[Supplied records]

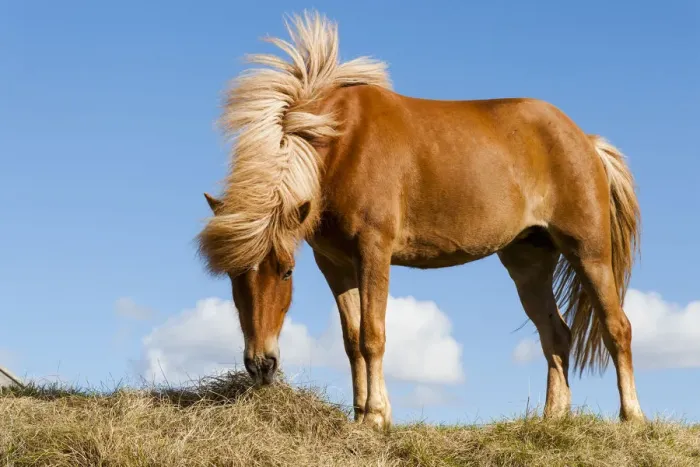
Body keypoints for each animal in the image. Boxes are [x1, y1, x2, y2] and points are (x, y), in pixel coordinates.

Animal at [197, 11, 644, 430]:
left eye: (286, 271)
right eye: (233, 275)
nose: (261, 366)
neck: (341, 144)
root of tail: (586, 141)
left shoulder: (373, 249)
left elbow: (373, 334)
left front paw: (377, 416)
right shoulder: (335, 263)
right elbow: (351, 339)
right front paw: (360, 415)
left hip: (589, 253)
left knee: (617, 327)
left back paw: (632, 416)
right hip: (528, 262)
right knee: (556, 334)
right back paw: (553, 417)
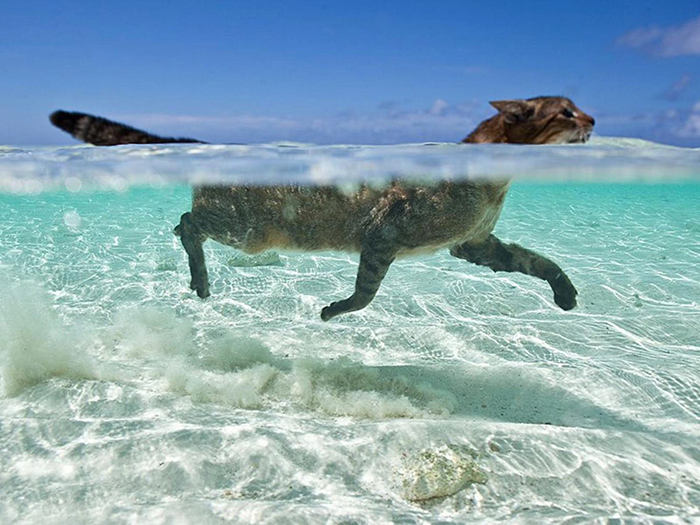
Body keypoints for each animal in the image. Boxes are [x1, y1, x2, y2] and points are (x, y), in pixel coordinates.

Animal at [52, 96, 592, 322]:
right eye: (566, 112)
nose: (592, 120)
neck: (494, 182)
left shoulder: (474, 244)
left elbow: (537, 261)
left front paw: (565, 292)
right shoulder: (385, 234)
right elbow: (366, 293)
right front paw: (334, 311)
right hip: (247, 227)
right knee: (189, 223)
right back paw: (200, 278)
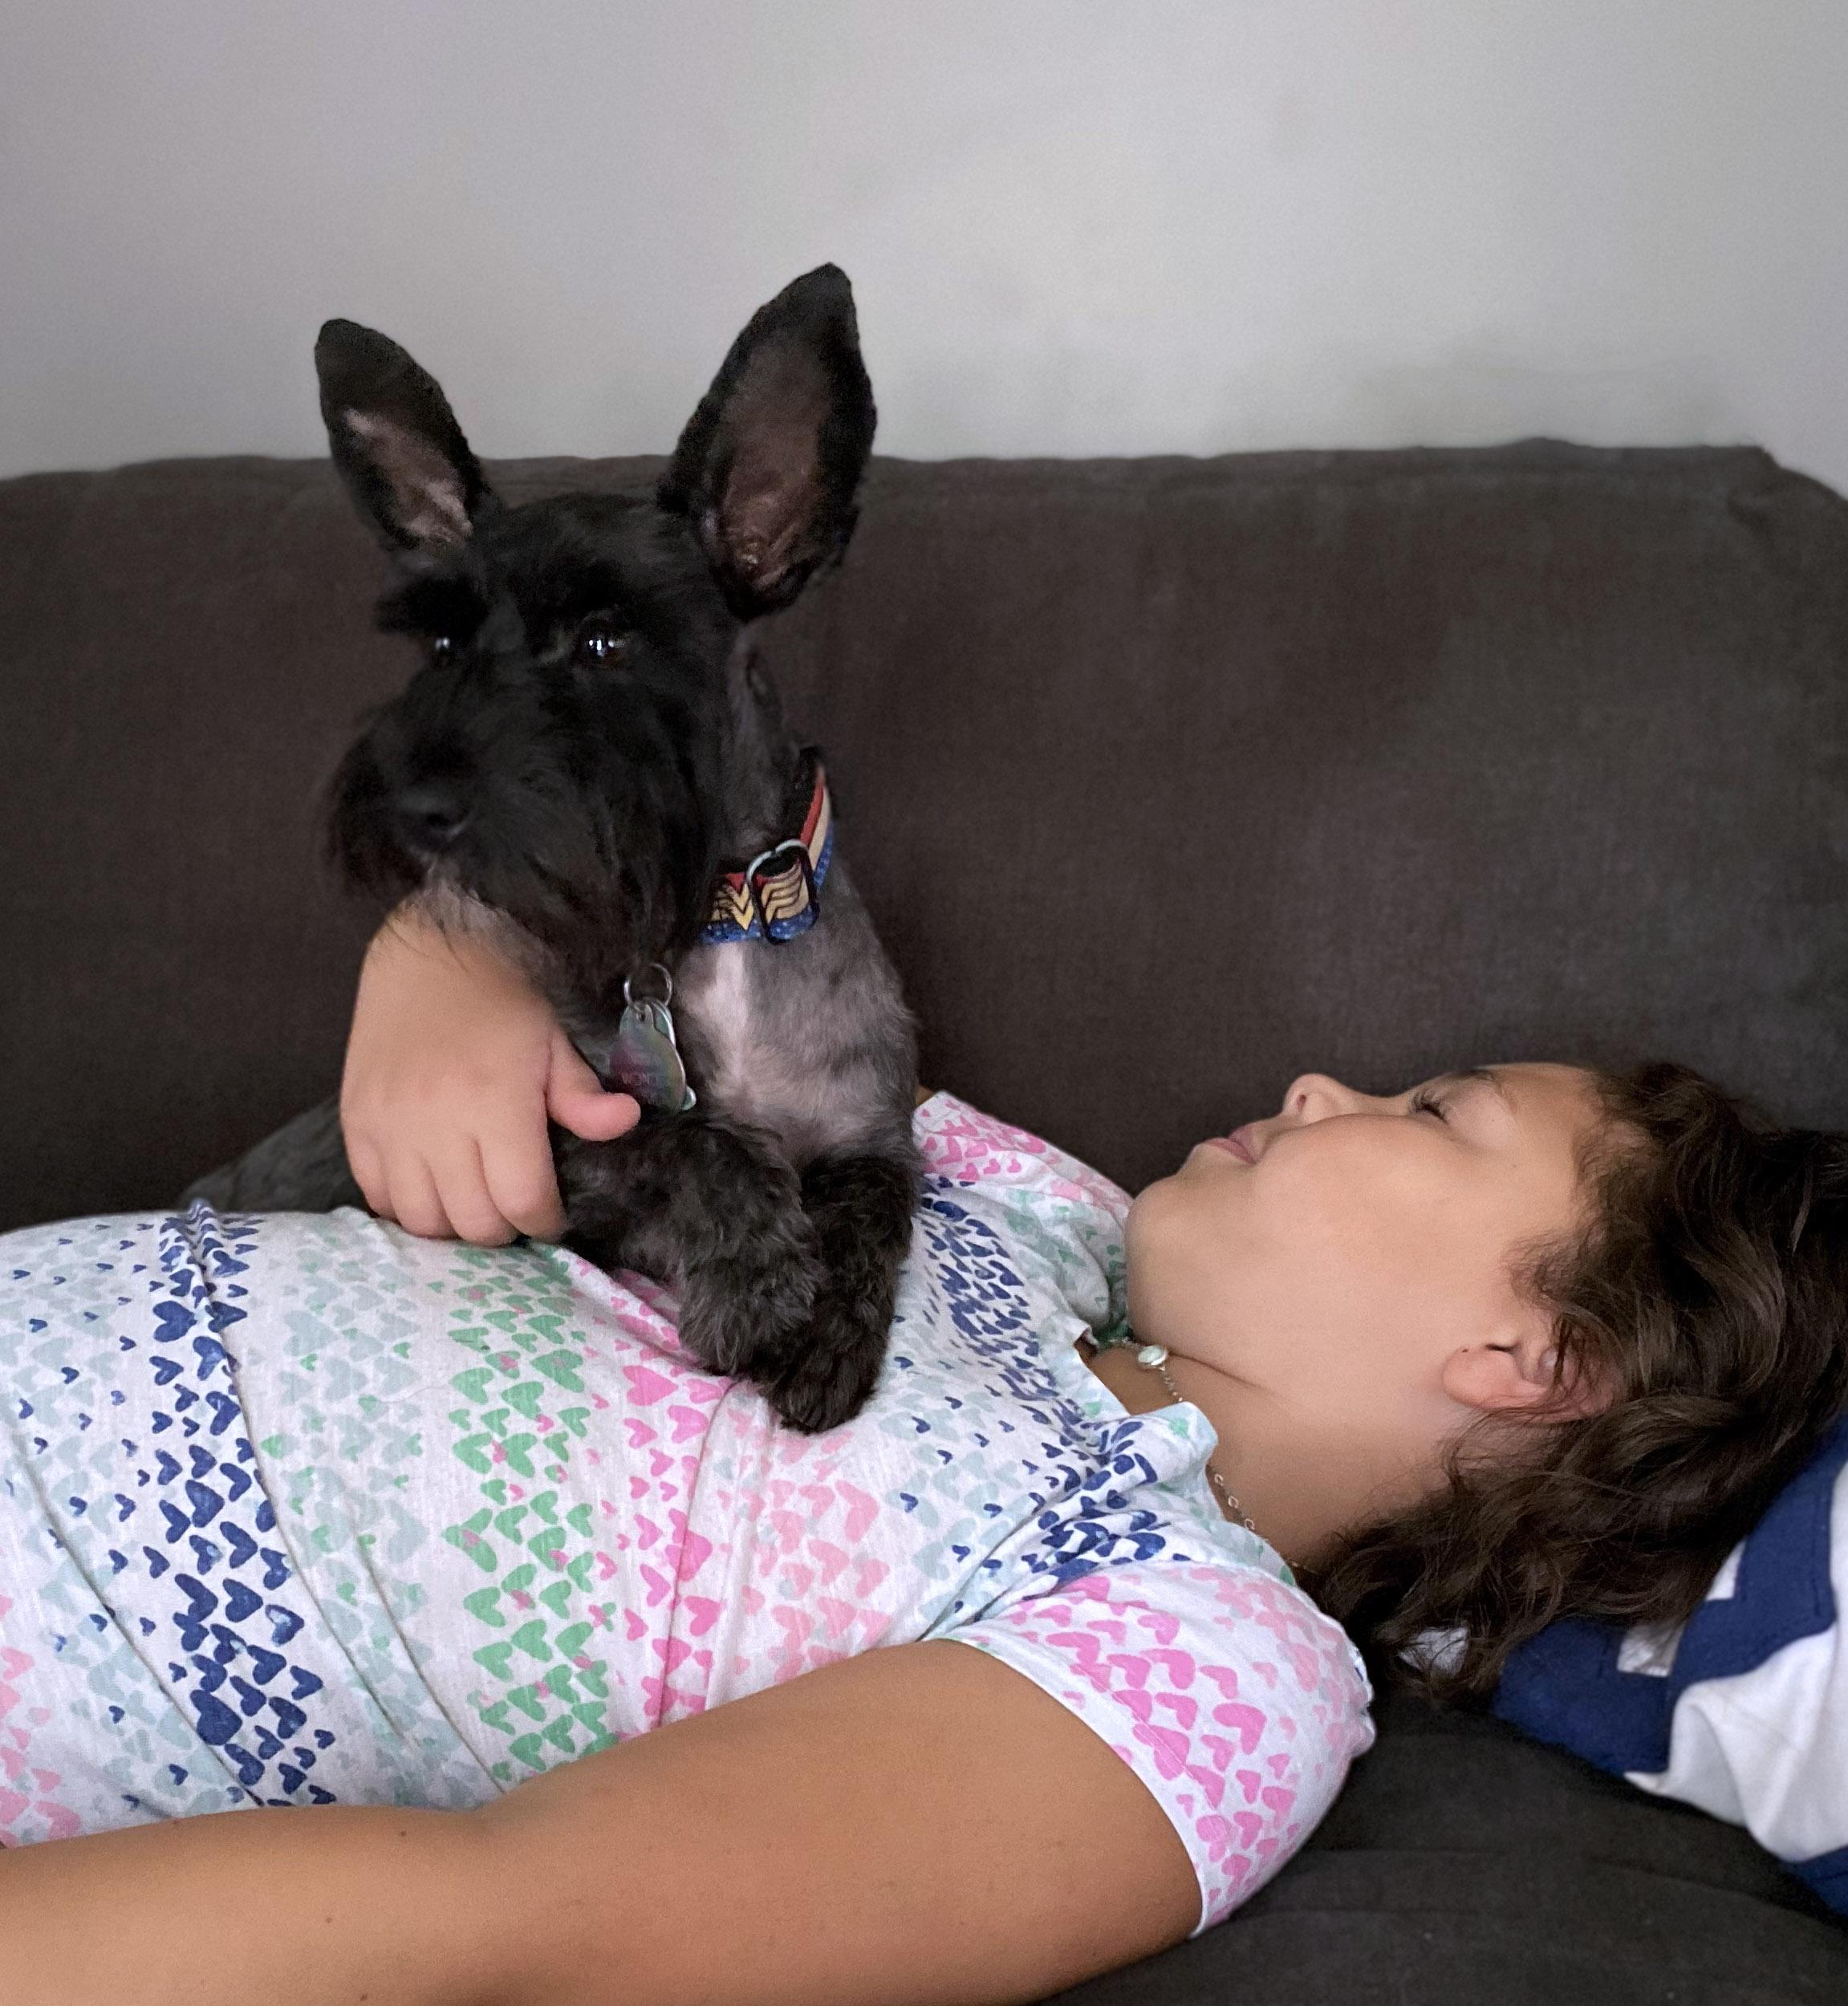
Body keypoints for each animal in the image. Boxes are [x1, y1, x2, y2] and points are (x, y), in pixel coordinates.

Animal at [182, 265, 921, 1434]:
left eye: (605, 642)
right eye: (442, 643)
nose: (413, 804)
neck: (721, 925)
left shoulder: (874, 1138)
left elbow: (871, 1215)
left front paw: (827, 1332)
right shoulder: (551, 1158)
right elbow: (683, 1140)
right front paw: (761, 1283)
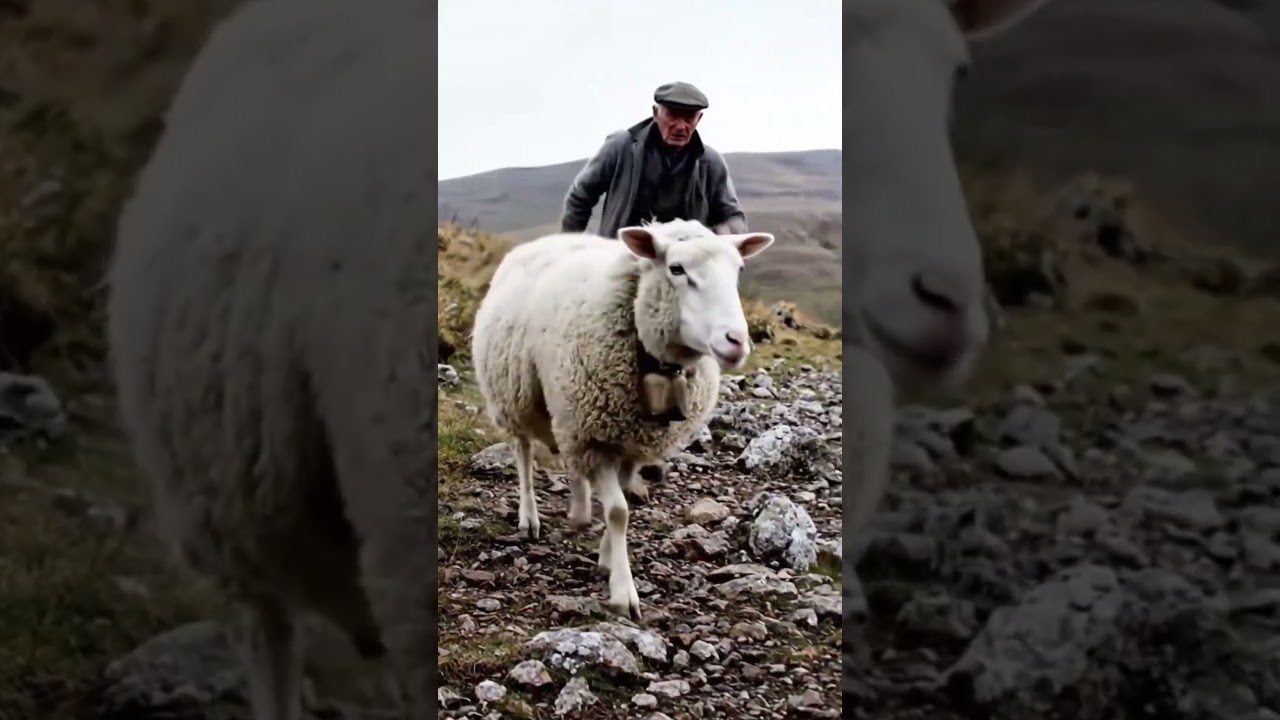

[/Supplied records]

[Exercise description]
Word for word, give again the lines from the line with "left front paw: (827, 1332)" through the end of the records above, with both ends included and the pictures left out.

[Task response]
left front paw: (827, 1332)
right shoulder: (551, 1158)
right elbow: (683, 1140)
right front paw: (761, 1283)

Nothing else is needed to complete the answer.